■ 追われたら逃げてもいいのか?

マジックに関する箴言に「追われていないのに逃げてはいけない(Al Baker)」というものがあります。非常に有名な一節ですから、意味の解説は今さら不要でしょう。しかしこの言葉の逆は果たして真実でしょうか。すなわち「追われたら逃げてもいいのか?」ということです。

不思議を不思議のままに楽しめない人は、マジックの客に向いていません。ですが実際の客は紳士淑女ばかりではありませんから、演技の途中で思いがけず「追われる」事態もしばしば発生します。「タネはこうなっているんだろう?」といった追及を受けたときに「いえ違いますよ、なぜなら〜」と反応するのは、あまり適切な切り返しではありません。とりもなおさずこれは「逃げ始め」の台詞であり、演者がこう答えることで客がさらに追いかけてくる可能性がいっそう強まるからです。すなわち「客に追われても逃げてはいけない」というのが、標題に対する私なりの結論です。

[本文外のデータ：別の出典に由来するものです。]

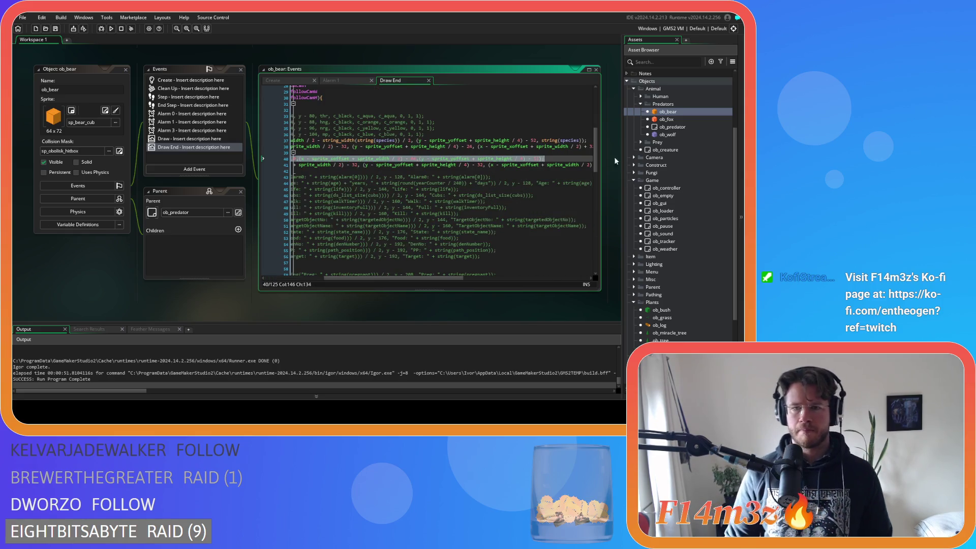
right_click(518, 162)
click(530, 173)
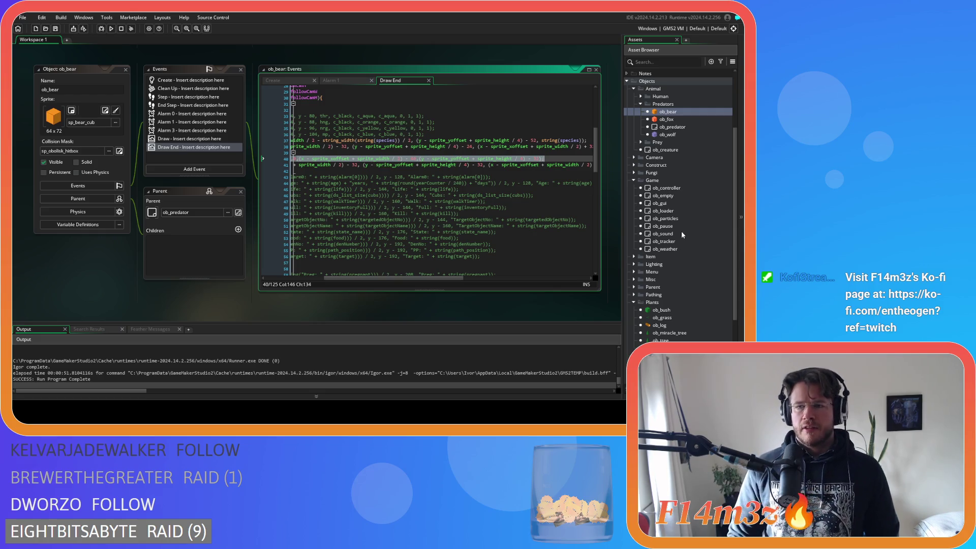
Close the ob_bear editor and reopen ob_bush's event list
click(126, 70)
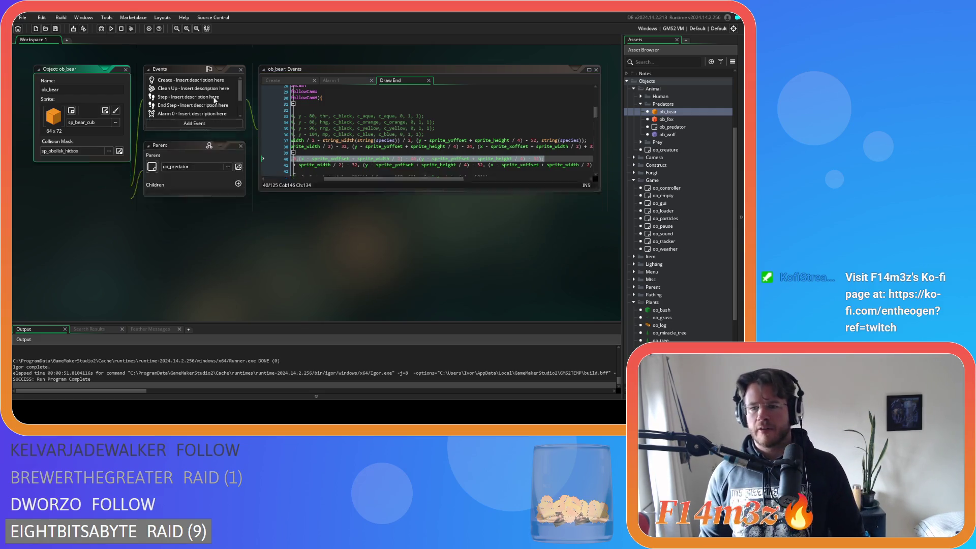
double_click(656, 309)
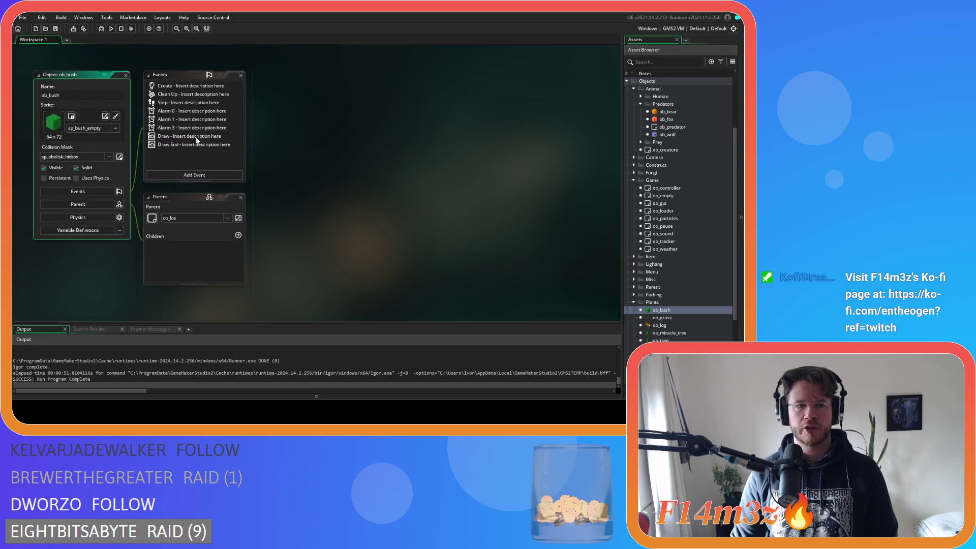
click(157, 151)
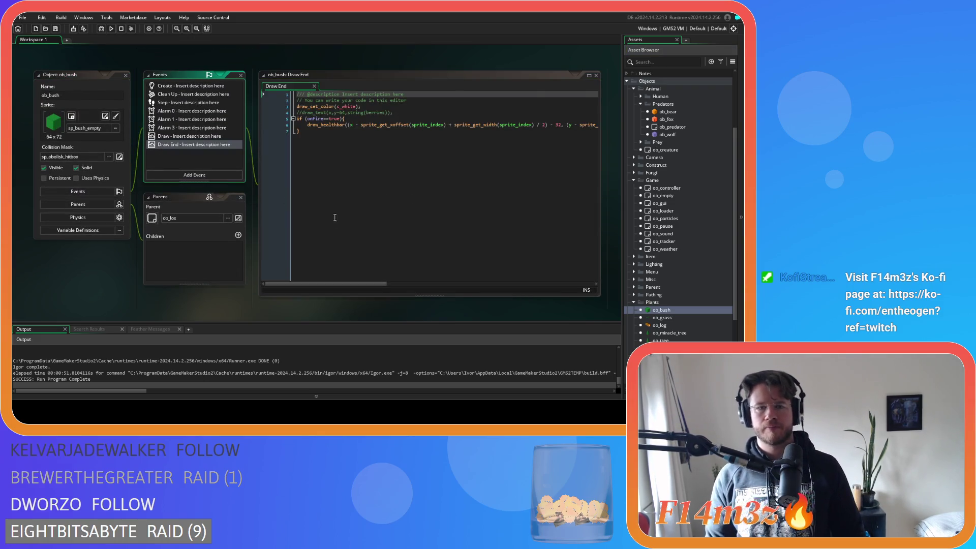
Paste the bear's extinguish-bar line as line 6 of ob_bush's Draw End code
click(375, 285)
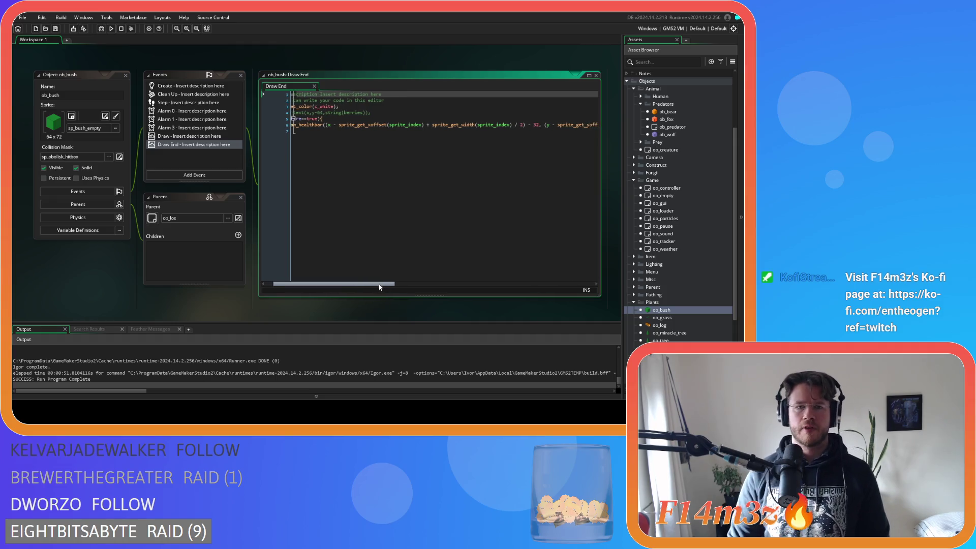
click(346, 119)
key(ctrl+v)
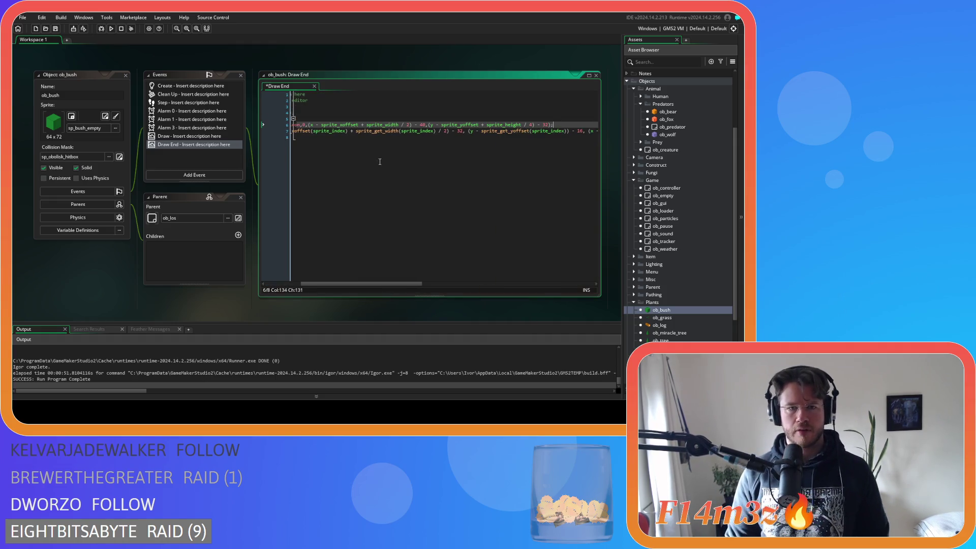
Remove the '+ sprite_height / 4' offset from the pasted line's y coordinate
mouse_move(373, 285)
mouse_down()
mouse_move(408, 279)
mouse_move(338, 273)
mouse_move(407, 278)
mouse_move(392, 275)
mouse_up()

ところで、コインマジックの傑作手順「Spellbound(Dai Vernon)」では、常に先回りして客の疑念を払拭するようにハンドリングが組まれています。指先の銀貨が銅貨に変化するのを見たとき、客の心にまず浮かぶのは「銅貨を隠し持っておき、こっそり銀貨とすり替えたのだろう」という疑いでしょう。そのとき客から「もう一方の手を開いてみせろ」と指摘されるより一瞬早く次の動作に移り、再びコインを変化させる動きの中で、客が疑念を抱いている側の手が空であることをごく自然に示してみせるわけです。両手をくっきりと開いて突き出すのではなく、あくまで必要最小限の(すなわちそれが「自然に」ということなのですが)動作に、一段手前のあらためを巧みに忍ばせるというDai Vernonの哲学が「Spellbound」を歴史的名作たらしめている一因なのではないでしょうか。

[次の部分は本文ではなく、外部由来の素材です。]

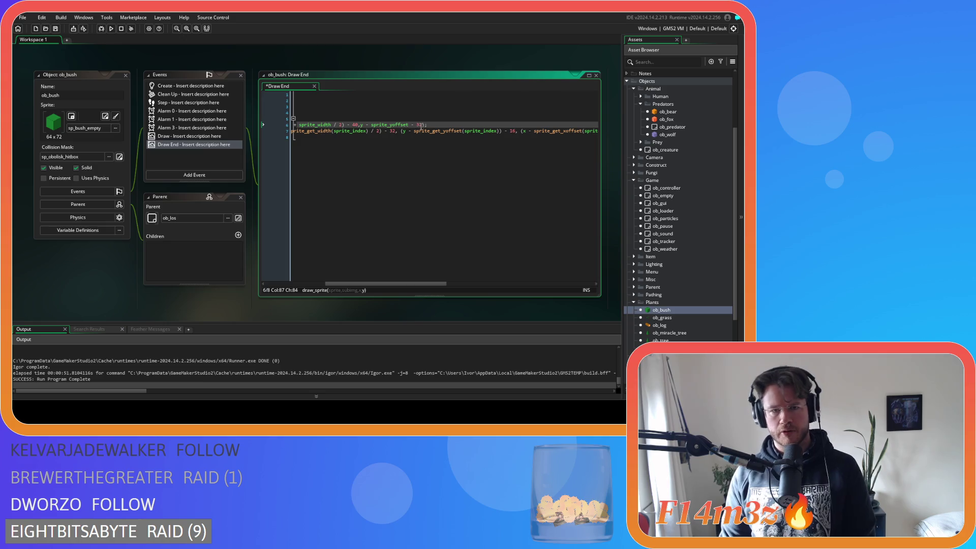
mouse_move(374, 284)
mouse_down()
mouse_move(325, 282)
mouse_move(399, 285)
mouse_move(348, 273)
mouse_up()
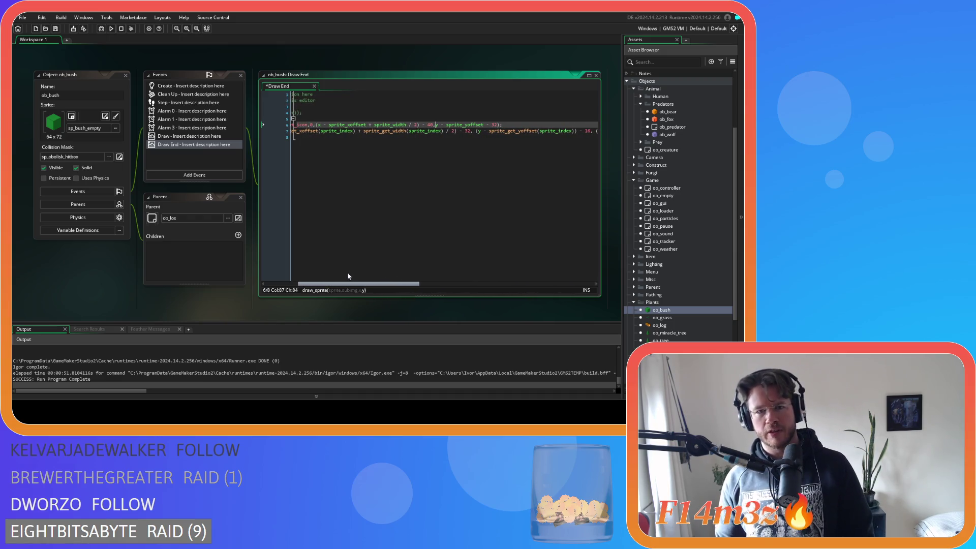
mouse_move(347, 276)
mouse_down()
mouse_move(359, 275)
mouse_move(327, 268)
mouse_up()
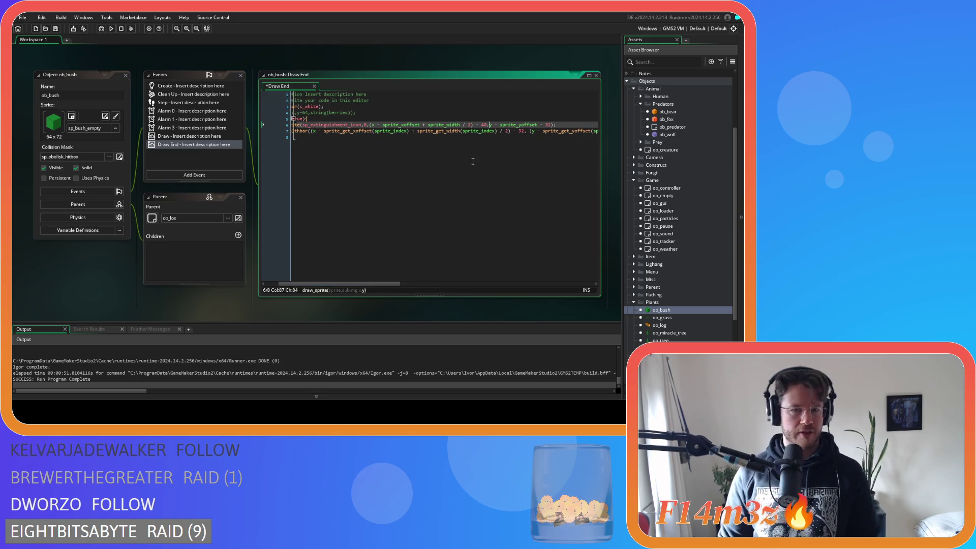
Try adjusting the icon's vertical offset, revert it to the saved code, and open ob_miracle_tree
click(518, 131)
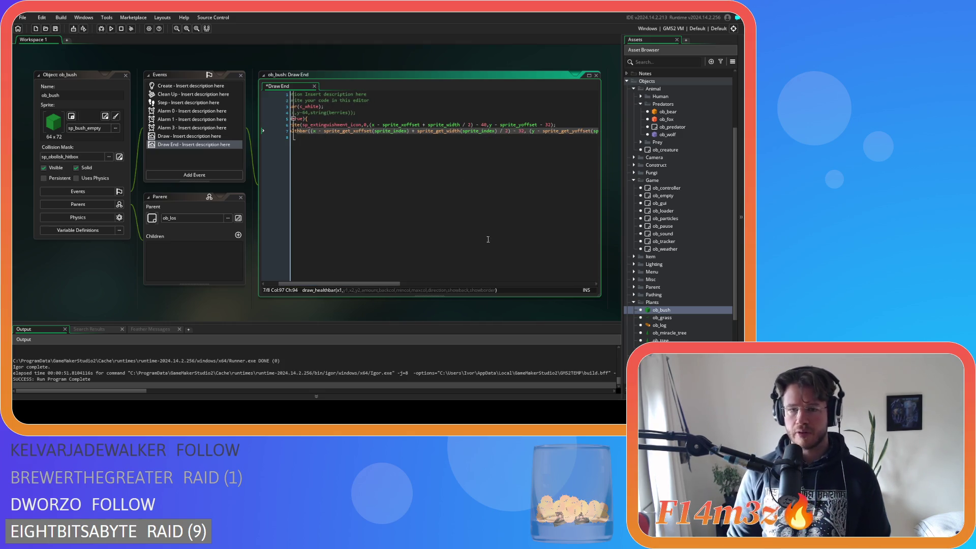
drag(362, 286, 366, 287)
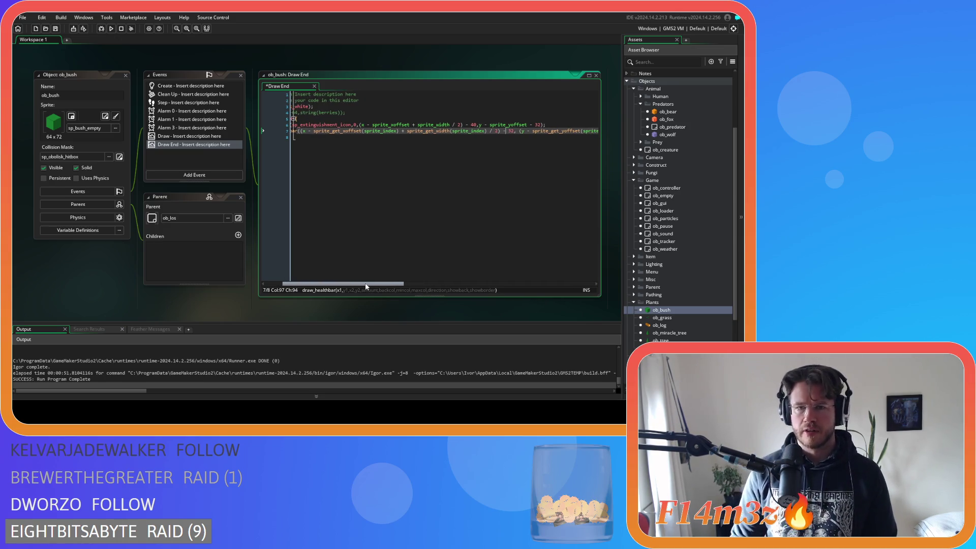
click(471, 126)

マジックは生身の人間を相手にしたPerformanceですから、どんなに注意深く振る舞ったところで「デックをもう一度シャフルさせろ」「袖の中を今すぐ確認させろ」といった粗暴なリクエストを根絶するのは難しいものです。が、しかし上に書いた「逃げてはいけない」とは、そういった相手に屈するべきという意味ではありません。理想を言えばまず相手に追う気を起こさせないこと、そして万が一、相手が追いかけようと試みたときには、演者はすでに遠くに走り去っているという状態が望ましいと考えます。きわめて高い技量が要求されることですけれど。